- **Record excerpts**
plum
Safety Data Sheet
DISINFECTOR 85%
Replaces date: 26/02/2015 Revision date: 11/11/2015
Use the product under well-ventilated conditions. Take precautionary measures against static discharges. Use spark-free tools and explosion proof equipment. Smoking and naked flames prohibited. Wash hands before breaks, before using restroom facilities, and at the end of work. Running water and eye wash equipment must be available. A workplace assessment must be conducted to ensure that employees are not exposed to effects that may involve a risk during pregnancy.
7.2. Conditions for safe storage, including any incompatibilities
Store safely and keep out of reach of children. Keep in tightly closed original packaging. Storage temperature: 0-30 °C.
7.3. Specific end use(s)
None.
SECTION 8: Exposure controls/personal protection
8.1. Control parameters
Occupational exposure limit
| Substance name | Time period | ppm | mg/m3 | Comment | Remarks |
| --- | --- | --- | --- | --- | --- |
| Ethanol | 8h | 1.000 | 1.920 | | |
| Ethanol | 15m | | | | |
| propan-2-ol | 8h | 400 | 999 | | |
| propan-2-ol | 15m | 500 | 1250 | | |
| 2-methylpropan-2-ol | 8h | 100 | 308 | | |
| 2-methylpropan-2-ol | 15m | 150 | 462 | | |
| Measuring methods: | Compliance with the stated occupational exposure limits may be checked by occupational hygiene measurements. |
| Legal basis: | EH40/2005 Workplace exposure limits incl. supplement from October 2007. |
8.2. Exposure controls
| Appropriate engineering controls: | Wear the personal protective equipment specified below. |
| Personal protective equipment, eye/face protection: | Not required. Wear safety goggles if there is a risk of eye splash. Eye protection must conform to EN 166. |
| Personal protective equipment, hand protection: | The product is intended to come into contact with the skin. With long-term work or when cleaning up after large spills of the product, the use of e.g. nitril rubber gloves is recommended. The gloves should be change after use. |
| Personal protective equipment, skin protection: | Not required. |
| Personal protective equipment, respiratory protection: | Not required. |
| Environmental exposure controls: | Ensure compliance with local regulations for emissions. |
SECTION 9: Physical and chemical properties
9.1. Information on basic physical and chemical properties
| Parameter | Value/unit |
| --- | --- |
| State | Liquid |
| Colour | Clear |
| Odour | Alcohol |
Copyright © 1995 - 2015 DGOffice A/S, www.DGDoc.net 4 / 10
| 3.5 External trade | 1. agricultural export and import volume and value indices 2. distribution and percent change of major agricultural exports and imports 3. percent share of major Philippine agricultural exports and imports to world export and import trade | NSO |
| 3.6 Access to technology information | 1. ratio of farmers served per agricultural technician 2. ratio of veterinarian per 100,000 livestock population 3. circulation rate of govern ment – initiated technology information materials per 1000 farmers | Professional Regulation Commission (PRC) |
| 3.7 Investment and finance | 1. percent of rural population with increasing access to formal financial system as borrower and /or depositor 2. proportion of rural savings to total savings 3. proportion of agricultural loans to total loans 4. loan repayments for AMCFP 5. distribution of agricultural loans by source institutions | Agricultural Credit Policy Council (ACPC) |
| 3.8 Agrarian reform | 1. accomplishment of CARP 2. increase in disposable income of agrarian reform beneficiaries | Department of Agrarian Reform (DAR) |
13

- **Instructions to follow**
Repeat every entry exactly. Nothing may be dropped.

- **Response to the task**
plum
Safety Data Sheet
DISINFECTOR 85%
Replaces date: 26/02/2015 Revision date: 11/11/2015
Use the product under well-ventilated conditions. Take precautionary measures against static discharges. Use spark-free tools and explosion proof equipment. Smoking and naked flames prohibited. Wash hands before breaks, before using restroom facilities, and at the end of work. Running water and eye wash equipment must be available. A workplace assessment must be conducted to ensure that employees are not exposed to effects that may involve a risk during pregnancy.
7.2. Conditions for safe storage, including any incompatibilities
Store safely and keep out of reach of children. Keep in tightly closed original packaging. Storage temperature: 0-30 °C.
7.3. Specific end use(s)
None.
SECTION 8: Exposure controls/personal protection
8.1. Control parameters
Occupational exposure limit
| Substance name | Time period | ppm | mg/m3 | Comment | Remarks |
| --- | --- | --- | --- | --- | --- |
| Ethanol | 8h | 1.000 | 1.920 | | |
| Ethanol | 15m | | | | |
| propan-2-ol | 8h | 400 | 999 | | |
| propan-2-ol | 15m | 500 | 1250 | | |
| 2-methylpropan-2-ol | 8h | 100 | 308 | | |
| 2-methylpropan-2-ol | 15m | 150 | 462 | | |
| Measuring methods: | Compliance with the stated occupational exposure limits may be checked by occupational hygiene measurements. |
| Legal basis: | EH40/2005 Workplace exposure limits incl. supplement from October 2007. |
8.2. Exposure controls
| Appropriate engineering controls: | Wear the personal protective equipment specified below. |
| Personal protective equipment, eye/face protection: | Not required. Wear safety goggles if there is a risk of eye splash. Eye protection must conform to EN 166. |
| Personal protective equipment, hand protection: | The product is intended to come into contact with the skin. With long-term work or when cleaning up after large spills of the product, the use of e.g. nitril rubber gloves is recommended. The gloves should be change after use. |
| Personal protective equipment, skin protection: | Not required. |
| Personal protective equipment, respiratory protection: | Not required. |
| Environmental exposure controls: | Ensure compliance with local regulations for emissions. |
SECTION 9: Physical and chemical properties
9.1. Information on basic physical and chemical properties
| Parameter | Value/unit |
| --- | --- |
| State | Liquid |
| Colour | Clear |
| Odour | Alcohol |
Copyright © 1995 - 2015 DGOffice A/S, www.DGDoc.net 4 / 10
| 3.5 External trade | 1. agricultural export and import volume and value indices 2. distribution and percent change of major agricultural exports and imports 3. percent share of major Philippine agricultural exports and imports to world export and import trade | NSO |
| 3.6 Access to technology information | 1. ratio of farmers served per agricultural technician 2. ratio of veterinarian per 100,000 livestock population 3. circulation rate of govern ment – initiated technology information materials per 1000 farmers | Professional Regulation Commission (PRC) |
| 3.7 Investment and finance | 1. percent of rural population with increasing access to formal financial system as borrower and /or depositor 2. proportion of rural savings to total savings 3. proportion of agricultural loans to total loans 4. loan repayments for AMCFP 5. distribution of agricultural loans by source institutions | Agricultural Credit Policy Council (ACPC) |
| 3.8 Agrarian reform | 1. accomplishment of CARP 2. increase in disposable income of agrarian reform beneficiaries | Department of Agrarian Reform (DAR) |
13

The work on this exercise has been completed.